Spearheading New York '90s parties since 2010, the Bayside Tigers formed when roommates and Berklee College of Music grads Rossiter, drummer Nat Esten and guitarist Danny Finerman sought an outlet for playing music. None were playing by day (Rossiter is a talent buyer at Webster Hall, Esten books electronic music festivals, and Finerman works in technology at an investment management firm) and "it was breaking our hearts," says Esten. Not hacking it as musicians writing good original songs, at least by their standards, the three decided they would form a '90s cover band, playing the songs they loved as kids at what they assumed would be a few small gigs.

Small gigs, however, turned into private gigs, private gigs turned into bigger gigs, and bigger gigs turned into a residency at the Canal Room, where the foursome (mononymous singer Raeya replaced a prior female vocalist in 2012) quickly garnered a following. When the Canal Room closed in December, the band moved their weekly residency to LPR's much-coveted Friday night slot.

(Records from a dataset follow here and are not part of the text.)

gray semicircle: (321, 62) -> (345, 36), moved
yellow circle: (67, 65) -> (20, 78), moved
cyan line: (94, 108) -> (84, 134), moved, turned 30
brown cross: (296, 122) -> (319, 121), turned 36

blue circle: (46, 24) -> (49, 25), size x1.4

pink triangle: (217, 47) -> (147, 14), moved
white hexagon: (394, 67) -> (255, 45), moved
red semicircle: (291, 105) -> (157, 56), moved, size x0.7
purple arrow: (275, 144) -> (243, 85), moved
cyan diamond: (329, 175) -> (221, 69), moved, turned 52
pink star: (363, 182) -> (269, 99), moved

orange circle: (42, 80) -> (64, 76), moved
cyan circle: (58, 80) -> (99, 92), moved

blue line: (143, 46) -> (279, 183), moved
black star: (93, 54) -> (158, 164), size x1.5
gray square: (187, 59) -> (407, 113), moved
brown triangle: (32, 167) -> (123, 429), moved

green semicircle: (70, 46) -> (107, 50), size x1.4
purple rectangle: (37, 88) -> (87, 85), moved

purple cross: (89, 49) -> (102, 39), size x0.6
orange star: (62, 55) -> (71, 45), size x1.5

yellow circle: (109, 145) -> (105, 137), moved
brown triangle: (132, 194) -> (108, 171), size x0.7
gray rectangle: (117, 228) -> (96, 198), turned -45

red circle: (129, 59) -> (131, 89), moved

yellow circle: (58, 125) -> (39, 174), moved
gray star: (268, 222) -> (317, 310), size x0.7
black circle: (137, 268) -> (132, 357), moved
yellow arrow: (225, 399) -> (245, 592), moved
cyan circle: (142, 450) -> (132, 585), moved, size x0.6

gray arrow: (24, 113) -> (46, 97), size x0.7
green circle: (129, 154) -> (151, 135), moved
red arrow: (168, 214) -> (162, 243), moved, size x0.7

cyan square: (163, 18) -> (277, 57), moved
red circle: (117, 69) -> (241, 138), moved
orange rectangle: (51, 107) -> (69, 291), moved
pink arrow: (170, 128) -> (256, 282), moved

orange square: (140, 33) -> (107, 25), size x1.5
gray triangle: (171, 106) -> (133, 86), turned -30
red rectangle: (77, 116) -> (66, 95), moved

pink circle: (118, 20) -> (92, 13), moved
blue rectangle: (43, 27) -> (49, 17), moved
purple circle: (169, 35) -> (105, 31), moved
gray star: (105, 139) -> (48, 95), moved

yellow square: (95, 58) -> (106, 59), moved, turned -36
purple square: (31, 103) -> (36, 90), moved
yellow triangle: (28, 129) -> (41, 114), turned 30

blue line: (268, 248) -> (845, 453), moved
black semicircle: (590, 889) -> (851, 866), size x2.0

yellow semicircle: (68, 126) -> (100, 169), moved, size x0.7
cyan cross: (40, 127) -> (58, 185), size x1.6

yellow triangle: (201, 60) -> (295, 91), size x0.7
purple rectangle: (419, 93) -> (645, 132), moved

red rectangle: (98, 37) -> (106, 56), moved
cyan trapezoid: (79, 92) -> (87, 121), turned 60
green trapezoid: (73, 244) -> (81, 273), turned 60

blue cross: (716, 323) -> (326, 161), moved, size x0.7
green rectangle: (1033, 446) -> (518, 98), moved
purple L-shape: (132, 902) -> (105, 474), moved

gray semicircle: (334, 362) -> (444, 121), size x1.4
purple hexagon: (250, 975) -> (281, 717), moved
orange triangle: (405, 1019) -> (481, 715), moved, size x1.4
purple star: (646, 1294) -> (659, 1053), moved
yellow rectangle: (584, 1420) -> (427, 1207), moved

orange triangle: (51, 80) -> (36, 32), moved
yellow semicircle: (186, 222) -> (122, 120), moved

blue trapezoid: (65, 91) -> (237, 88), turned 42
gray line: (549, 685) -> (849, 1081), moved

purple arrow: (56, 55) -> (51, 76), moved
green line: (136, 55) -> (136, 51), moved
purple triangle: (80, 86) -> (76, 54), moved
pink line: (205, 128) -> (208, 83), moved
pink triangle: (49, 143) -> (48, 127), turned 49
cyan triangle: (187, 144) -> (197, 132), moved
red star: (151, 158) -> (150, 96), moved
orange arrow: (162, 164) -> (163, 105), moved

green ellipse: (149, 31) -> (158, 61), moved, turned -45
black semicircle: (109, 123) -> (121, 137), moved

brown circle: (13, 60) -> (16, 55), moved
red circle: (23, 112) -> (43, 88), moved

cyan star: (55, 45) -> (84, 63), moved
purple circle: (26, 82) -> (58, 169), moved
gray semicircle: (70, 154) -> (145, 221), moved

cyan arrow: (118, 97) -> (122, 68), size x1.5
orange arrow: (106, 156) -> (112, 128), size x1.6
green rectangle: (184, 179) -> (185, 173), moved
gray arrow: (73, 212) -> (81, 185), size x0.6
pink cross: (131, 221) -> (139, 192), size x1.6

The Bayside Tigers' deep well of songs spans the decade to which they've dedicated themselves, the '90s. They play everything from 4 Non Blondes' "What's Up" to the Spin Doctors' "Two Princes" to Adam Sandler's "The Chanukah Song" (the long list of all the songs they perform is handily provided on the band's website), and they truly live up to their tagline — "The ULTIMATE '90s Tribute Band in NYC." Other tribute acts are more specific, choosing instead to home in on one act, offering fans of the artist a chance to see the songs played live without paying the steep price.

"If you can't afford the $400 ticket to see Justin Timberlake," says Raeya, "you can see the Justin Timberlake cover band."

Enter The Timberfakes, a popular Boston-based Justin Timberlake tribute band who play New York often. They'd agree with Raeya's assessment. The nine-piece ensemble is quite an elaborate endeavor, complete with a brass section and backing vocals. Led by vocalist Ryan Kelley, they've been covering Timberlake's entire catalog throughout the East Coast since 2009.

The band was founded in 2008 when Kelley, a project manager at a tech solutions company, was looking for a creative outlet and happened to catch Timberlake's FutureSex/LoveShow on HBO. Deciding the show might be fun to emulate on a smaller scale around Boston, he started assembling the group and honing their sound. Over the years, band members and band size have changed, but one thing's remained: the continual demand for JT pop hits.